La il s'agit d'enfumage toxique
Police républicaine ?
Un rapport officiel épingle la «perversité» d'une descente
Le 1er janvier, une intervention violente dans un bar parisien s'était soldée par la mort d'un homme.
Par Patricia TOURANCHEAU
jeudi 14 octobre 2004 (Liberation - 06:00)
Le réveillon privé d'une famille kabyle au Café de la poste, rue de Clignancourt à Paris (XVIIIe), avait tourné au vinaigre avec le commissariat d'en face et des renforts de police qui, le 1er janvier 2004 vers 3 h 30, ont projeté sans discernement du gaz lacrymogène dans ce lieu clos. Les fêtards, y compris les femmes et les enfants, ont été piégés à l'intérieur du bistrot au rideau de fer baissé et à l'air devenu irrespirable. Invité par le patron, un artiste peintre suédois de 61 ans au coeur fragile n'en a pas réchappé (Libération du 28 janvier).
Le limonadier a dénoncé, le 6 janvier, la bavure à l'inspection générale des services (IGS). Saisie de «cet incident grave» par le député et adjoint au maire de Paris Christophe Caresche (PS), la Commission nationale de déontologie de la sécurité, présidée par Pierre Truche, vient de rendre ses conclusions d'enquête. Elles sont extrêmement critiques à l'égard des policiers intervenants mais aussi, ce qui est bien plus rare, à propos des investigations de l'IGS.
Le rapport tient pour «établi qu'un ou plusieurs fonctionnaires de police se sont livrés à une agression» au gaz sur des gens pacifiques, étrangers à l'algarade qui eut lieu dans la rue, et souligne «la perversité de cet acte commis de nuit». Les gardiens de la paix ont profité de l'entrée au café d'une mère avec son bébé pour lancer les produits incapacitants à l'intérieur, puis ont «maintenu la porte fermée pour empêcher les personnes présentes de sortir». Le rapporteur déplore que les policiers n'aient «pas porté secours aux personnes incommodées», ni appelé les pompiers.
Il épingle sévèrement J.L.N., capitaine de police de la BAC (brigade anticriminalité) du XVIIIe, le plus gradé sur les lieux, qui a «pour le moins, été témoin direct de cet acte illégal de violence» mais n'en a pas informé le procureur, ni sa hiérarchie, et n'a pas mentionné aussitôt sur le registre deux interpellations.

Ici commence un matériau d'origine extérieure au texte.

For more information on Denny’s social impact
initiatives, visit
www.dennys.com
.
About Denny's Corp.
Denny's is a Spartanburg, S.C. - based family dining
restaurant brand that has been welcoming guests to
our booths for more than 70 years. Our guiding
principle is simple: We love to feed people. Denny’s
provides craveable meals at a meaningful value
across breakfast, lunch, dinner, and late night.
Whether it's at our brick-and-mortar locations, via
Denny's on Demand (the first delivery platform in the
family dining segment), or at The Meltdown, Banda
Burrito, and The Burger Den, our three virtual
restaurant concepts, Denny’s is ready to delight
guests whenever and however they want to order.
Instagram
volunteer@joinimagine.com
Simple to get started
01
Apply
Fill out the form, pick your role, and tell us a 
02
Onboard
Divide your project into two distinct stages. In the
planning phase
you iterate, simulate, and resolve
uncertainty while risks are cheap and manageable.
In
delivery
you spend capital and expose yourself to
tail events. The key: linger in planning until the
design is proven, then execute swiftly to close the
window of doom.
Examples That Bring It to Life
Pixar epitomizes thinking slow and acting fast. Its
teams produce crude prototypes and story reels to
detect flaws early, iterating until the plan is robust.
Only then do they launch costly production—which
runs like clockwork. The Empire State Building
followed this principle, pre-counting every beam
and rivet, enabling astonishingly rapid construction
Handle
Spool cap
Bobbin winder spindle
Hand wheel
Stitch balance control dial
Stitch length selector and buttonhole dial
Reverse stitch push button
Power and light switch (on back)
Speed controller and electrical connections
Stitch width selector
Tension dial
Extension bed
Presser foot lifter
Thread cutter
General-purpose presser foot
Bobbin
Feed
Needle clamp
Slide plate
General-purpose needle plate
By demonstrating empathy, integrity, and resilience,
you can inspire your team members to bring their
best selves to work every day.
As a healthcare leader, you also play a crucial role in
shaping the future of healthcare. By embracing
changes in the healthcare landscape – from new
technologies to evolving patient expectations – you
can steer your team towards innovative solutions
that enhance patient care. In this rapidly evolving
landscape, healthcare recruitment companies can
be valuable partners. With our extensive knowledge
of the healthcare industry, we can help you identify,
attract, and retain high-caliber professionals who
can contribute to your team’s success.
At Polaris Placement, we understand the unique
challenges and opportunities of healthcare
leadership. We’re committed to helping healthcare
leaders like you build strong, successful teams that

Il dénonce l'omerta qui paraît régner dans les rangs puisque ce capitaine J.L.N. et le lieutenant O.D. n'ont communiqué à l'IGS «aucun renseignement de nature à permettre d'identifier l'auteur» de la projection de gaz. De plus, le «caractère clandestin» de cet usage de lacrymogène «se perpétue à ce jour», puisque l'IGS n'a «effectué aucune recherche» de l'unité de police qui avait cette bombe «attribuée en dotation» et n'a pas «identifié le fonctionnaire qui l'a utilisée». Selon la commission, l'enquêteur de l'IGS «a fait siennes les déclarations des fonctionnaires de police», a accordé peu de crédit aux «allégations» des plaignants et s'est contenté de conclure que «la responsabilité du gazage à l'intérieur du bar n'a pu être déterminée». La commission observe que «la violence dont a été victime [le Suédois décédé] n'a pu qu'aggraver le risque auquel il était exposé».
Pierre Truche a transmis son rapport au procureur de Paris, en soulignant sa «compétence en matière de violences dans un contexte d'agression à caractère raciste».